When the mosquitoes come in at dusk, Therese fetches the Aerogard from the laundry.
“Dad has to have an operation,” she confides, and feels lighter for sharing the burden. Dutch courage looses Lydia’s fury.
“Amputation! Why won’t you listen to the doctors, Mum? Are you trying to kill him? Will that make you happy?”
Madeleine’s anger has had years of conditioning. She looks at her eldest child and feels nothing but the rage that expands daily to fill the holes in her hopes. No one understands what she’s endured. Jim’s illness forced them into town, forced them to suffer the stares, the talk. Sometimes she thinks he did it on purpose, to shame her. And Lydia left them. She should be here. Be here helping. Not looking down her nose.
“Don’t you come here and tell us how to live. Just because you go to university doesn’t make you better than us”
“It’s diabetes! It’s a medical fact. How can you be so stubborn?”
Therese wails for them to stop, just stop, but Lydia can’t back down, can’t be the one to stop. Nick’s parents and grandparents get up to leave and the cake hasn’t even been cut.
“Why did you come here to ruin your sister’s wedding”
“Me? I came to see her get away from you”
Deep under the anger, Madeleine feels Lydia’s barbs as sorrow and buries the feeling in a slap that knocks Lydia to the ground. She catches her father’s eye as she looks up, spell broken, and he looks away. Rockin’ Rick pulls her to her feet. Therese looks away too.

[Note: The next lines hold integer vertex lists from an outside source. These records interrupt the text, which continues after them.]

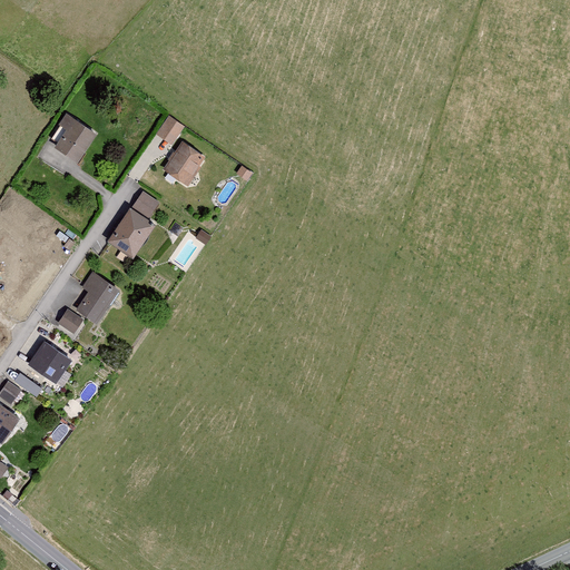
[(173,112),(157,135),(172,145),(187,124),(173,112)]
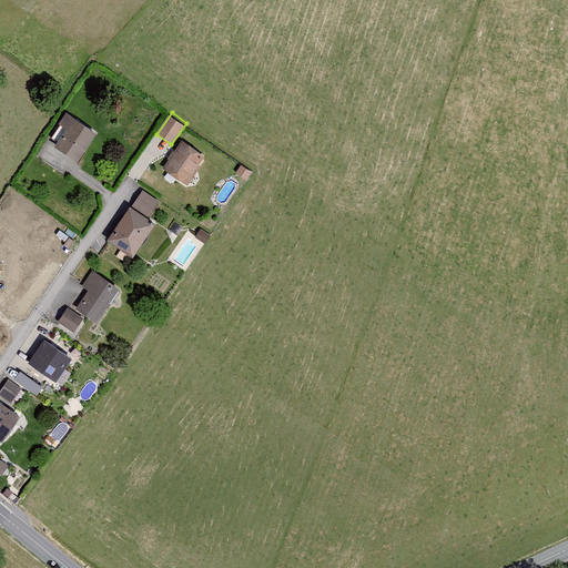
[(68,115),(51,139),(58,143),(54,148),(78,163),(98,134),(68,115)]
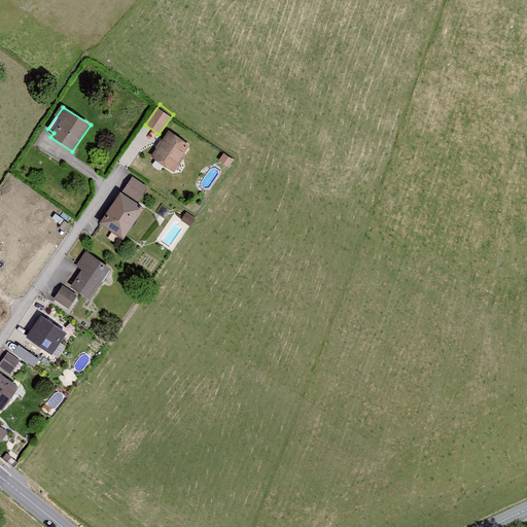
[(169,132),(152,156),(173,171),(190,146),(169,132)]
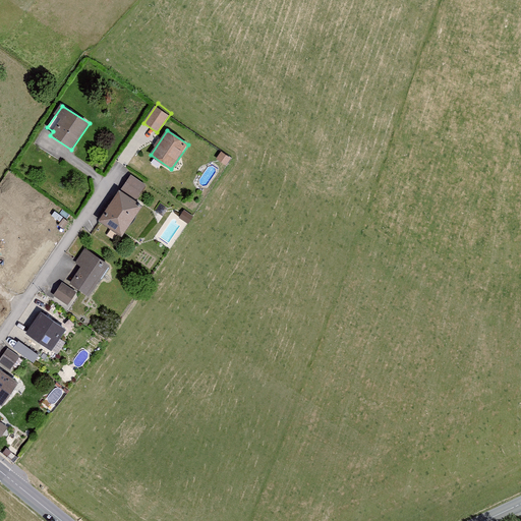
[(147,184),(130,174),(100,221),(123,236),(142,206),(136,201),(147,184)]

In the end it’s Rick who drives Lydia back to town, helps her find a motel. On the way, she listened to him putting down her family and felt sick. She’d left the peach satin sack on the bed in her old room, not wanting to see it again.
Waiting for the plane to take her away again, she dials Therese’s number and listens to it ring. She hangs up when it goes to voicemail, not knowing what to say. Outside, the mangroves stink like a toilet in the heat.